A Kind of Freedom
A Summer/Fall 2017 Indies Introduce Debut Pick
A Chicago Review of Books Pick for August
Huffington Post Pick of Incredible Summer Reads
One of the BBC’s Best Books to Read in August
A SIBA Okra Pick for Summer
A Washington Post Best Audiobook of 2017
Longlisted for the National Book Award
A Publishers Weekly Pick of the Week
A New York Times Notable Book of 2017
A New York Times Book Review pick of Books Now in Paperback
Winner of the 2018 Crook’s Corner Book Prize
A BookRiot Pick of the Best Family Drama Audiobooks
Evelyn is a Creole woman who comes of age in New Orleans at the height of World War II. Her family inhabits the upper echelon of black society, and when she falls for no-name Renard, she is forced to choose between her life of privilege and the man she loves.
In 1982, Evelyn’s daughter Jackie is a frazzled single mother grappling with her absent husband’s drug addiction.
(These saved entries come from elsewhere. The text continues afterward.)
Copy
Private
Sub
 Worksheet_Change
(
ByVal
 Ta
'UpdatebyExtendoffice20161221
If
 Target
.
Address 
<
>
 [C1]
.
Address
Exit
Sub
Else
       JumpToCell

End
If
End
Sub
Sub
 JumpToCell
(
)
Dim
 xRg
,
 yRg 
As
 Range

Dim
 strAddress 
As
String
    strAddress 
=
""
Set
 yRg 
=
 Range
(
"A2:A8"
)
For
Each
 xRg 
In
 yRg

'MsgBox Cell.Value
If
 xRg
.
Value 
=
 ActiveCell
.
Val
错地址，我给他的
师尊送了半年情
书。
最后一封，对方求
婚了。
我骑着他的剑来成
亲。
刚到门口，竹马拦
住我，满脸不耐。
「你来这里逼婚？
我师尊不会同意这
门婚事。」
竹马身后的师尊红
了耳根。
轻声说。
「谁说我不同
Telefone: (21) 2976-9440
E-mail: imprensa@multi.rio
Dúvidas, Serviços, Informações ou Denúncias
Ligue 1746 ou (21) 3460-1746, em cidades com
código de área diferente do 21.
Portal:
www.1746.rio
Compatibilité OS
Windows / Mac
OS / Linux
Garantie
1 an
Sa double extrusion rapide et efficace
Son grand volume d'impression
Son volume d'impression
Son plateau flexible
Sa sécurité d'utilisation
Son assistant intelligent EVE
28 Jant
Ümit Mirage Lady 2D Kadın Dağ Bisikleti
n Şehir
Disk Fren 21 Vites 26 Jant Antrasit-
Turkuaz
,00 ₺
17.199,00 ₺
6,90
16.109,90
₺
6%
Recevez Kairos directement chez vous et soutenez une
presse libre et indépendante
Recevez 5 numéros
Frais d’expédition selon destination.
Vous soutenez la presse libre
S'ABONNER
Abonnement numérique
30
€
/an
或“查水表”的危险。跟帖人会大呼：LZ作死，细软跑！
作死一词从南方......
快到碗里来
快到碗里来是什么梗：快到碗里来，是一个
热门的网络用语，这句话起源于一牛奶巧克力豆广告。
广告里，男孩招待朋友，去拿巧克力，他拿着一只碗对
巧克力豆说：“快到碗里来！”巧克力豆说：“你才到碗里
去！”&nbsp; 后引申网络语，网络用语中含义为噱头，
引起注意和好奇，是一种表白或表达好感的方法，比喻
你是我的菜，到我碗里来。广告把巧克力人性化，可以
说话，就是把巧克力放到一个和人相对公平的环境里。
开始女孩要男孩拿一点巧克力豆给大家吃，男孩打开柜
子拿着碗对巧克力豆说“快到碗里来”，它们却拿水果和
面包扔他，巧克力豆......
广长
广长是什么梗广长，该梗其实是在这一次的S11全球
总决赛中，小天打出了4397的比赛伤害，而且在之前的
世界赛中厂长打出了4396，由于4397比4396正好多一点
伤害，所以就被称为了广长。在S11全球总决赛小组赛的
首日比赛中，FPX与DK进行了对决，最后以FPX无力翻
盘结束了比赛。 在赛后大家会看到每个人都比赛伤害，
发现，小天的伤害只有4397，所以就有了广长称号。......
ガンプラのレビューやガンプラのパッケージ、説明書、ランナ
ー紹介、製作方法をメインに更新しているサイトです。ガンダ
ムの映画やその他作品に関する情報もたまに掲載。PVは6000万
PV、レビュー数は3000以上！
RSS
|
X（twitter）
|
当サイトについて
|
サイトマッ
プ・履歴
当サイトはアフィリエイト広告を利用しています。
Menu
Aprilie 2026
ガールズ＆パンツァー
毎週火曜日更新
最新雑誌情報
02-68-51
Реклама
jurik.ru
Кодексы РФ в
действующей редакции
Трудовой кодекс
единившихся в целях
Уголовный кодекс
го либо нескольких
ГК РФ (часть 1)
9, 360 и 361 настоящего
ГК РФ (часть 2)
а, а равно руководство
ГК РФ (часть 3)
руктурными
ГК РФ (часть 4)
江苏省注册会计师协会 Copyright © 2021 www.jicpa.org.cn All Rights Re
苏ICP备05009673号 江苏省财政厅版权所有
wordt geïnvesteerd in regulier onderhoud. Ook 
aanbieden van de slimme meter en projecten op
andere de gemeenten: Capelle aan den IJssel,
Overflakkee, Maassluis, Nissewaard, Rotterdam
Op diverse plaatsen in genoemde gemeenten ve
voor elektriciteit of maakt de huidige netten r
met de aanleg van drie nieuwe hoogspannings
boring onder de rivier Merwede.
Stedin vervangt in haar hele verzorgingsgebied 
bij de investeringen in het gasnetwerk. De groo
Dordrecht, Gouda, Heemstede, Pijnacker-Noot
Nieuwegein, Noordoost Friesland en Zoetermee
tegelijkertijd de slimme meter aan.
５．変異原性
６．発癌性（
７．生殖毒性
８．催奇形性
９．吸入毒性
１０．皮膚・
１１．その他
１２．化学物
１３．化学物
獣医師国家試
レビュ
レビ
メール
Just as she comes to terms with his abandoning the family, he returns, ready to resume their old life. Jackie must decide if the promise of her husband is worth the near certainty that he will leave again.
Jackie’s son T. C. loves the creative process of growing marijuana more than the weed itself. He finds something hypnotic about training the seedlings, testing the levels, trimming the leaves, and drying the buds. He was a square before Hurricane Katrina, but the New Orleans he knew didn’t survive the storm, and in its wake he was changed too. Now, fresh out of a four-month stint for possession with the intent to distribute, he decides to start over―until an old friend convinces him to stake his new beginning on one last deal.
For Evelyn, Jim Crow is an ongoing reality, and in its wake new threats spring up to haunt her descendants. A Kind of Freedom is an urgent novel that explores the legacy of racial disparity in the South through a poignant and redemptive family history.